"""

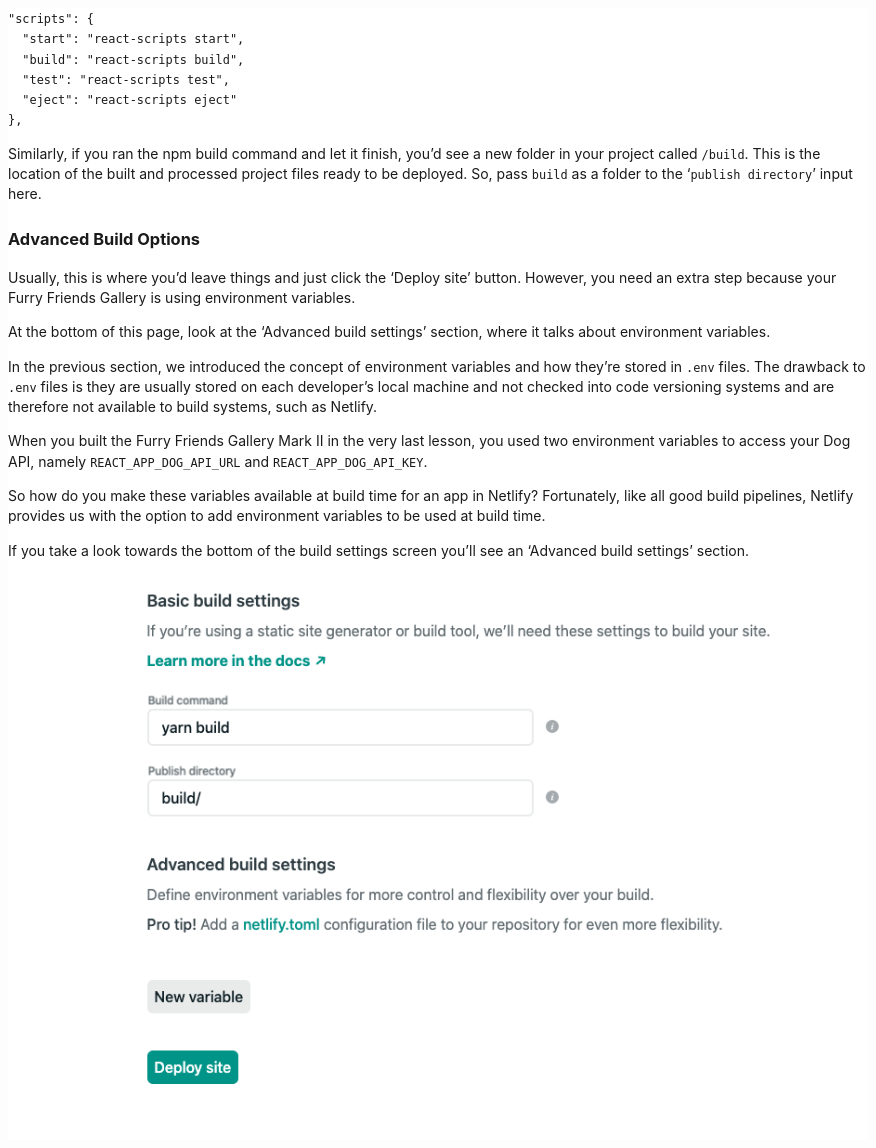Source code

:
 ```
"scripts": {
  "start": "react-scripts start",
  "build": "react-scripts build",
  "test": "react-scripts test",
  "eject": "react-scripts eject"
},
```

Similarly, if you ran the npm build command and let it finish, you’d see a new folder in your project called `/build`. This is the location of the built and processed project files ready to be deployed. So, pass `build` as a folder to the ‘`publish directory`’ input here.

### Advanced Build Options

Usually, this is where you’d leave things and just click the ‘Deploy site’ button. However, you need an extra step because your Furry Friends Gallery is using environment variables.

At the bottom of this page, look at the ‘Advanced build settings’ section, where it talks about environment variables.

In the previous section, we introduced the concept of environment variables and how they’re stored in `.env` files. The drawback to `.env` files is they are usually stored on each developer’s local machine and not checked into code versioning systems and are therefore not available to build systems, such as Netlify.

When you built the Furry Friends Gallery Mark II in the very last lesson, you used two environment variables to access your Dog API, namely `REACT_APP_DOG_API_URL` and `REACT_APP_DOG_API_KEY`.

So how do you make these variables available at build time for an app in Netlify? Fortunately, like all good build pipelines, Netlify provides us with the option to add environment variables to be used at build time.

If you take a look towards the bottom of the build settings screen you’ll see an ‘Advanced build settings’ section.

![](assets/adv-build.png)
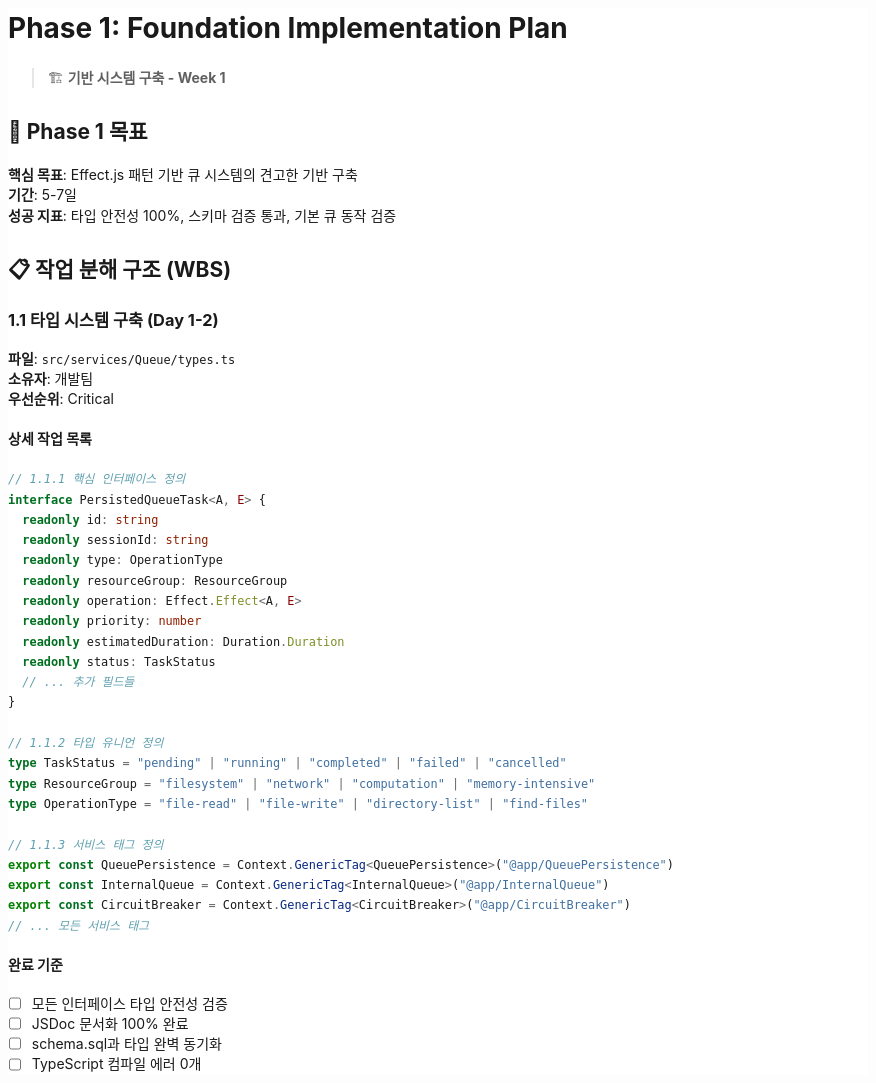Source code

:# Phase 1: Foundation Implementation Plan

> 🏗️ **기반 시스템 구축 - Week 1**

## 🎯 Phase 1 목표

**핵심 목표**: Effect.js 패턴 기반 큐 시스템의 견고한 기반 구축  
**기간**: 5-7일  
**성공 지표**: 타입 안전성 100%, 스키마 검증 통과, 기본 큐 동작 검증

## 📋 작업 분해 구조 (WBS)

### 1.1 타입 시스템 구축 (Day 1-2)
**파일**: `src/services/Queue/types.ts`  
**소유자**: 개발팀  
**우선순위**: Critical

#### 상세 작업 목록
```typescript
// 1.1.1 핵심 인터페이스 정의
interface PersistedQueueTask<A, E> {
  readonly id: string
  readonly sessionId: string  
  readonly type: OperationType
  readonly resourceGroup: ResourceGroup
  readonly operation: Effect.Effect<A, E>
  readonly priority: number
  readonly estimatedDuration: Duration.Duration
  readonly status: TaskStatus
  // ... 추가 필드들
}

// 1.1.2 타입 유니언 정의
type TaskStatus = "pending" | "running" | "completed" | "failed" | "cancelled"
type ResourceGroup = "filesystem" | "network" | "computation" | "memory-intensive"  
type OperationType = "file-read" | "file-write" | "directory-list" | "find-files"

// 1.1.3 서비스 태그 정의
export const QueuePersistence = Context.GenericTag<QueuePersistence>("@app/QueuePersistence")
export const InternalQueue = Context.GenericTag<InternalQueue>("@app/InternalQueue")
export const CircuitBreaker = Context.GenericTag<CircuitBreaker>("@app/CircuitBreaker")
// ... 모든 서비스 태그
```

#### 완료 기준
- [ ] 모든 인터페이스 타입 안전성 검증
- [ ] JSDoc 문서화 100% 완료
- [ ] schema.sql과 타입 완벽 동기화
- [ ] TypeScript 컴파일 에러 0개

"""

▶ [WORK TO BE COMPLETED]: The answer should be nothing but the number of lines in this data that include "environment".

▶ [REPLY TO THE EXERCISE]: 5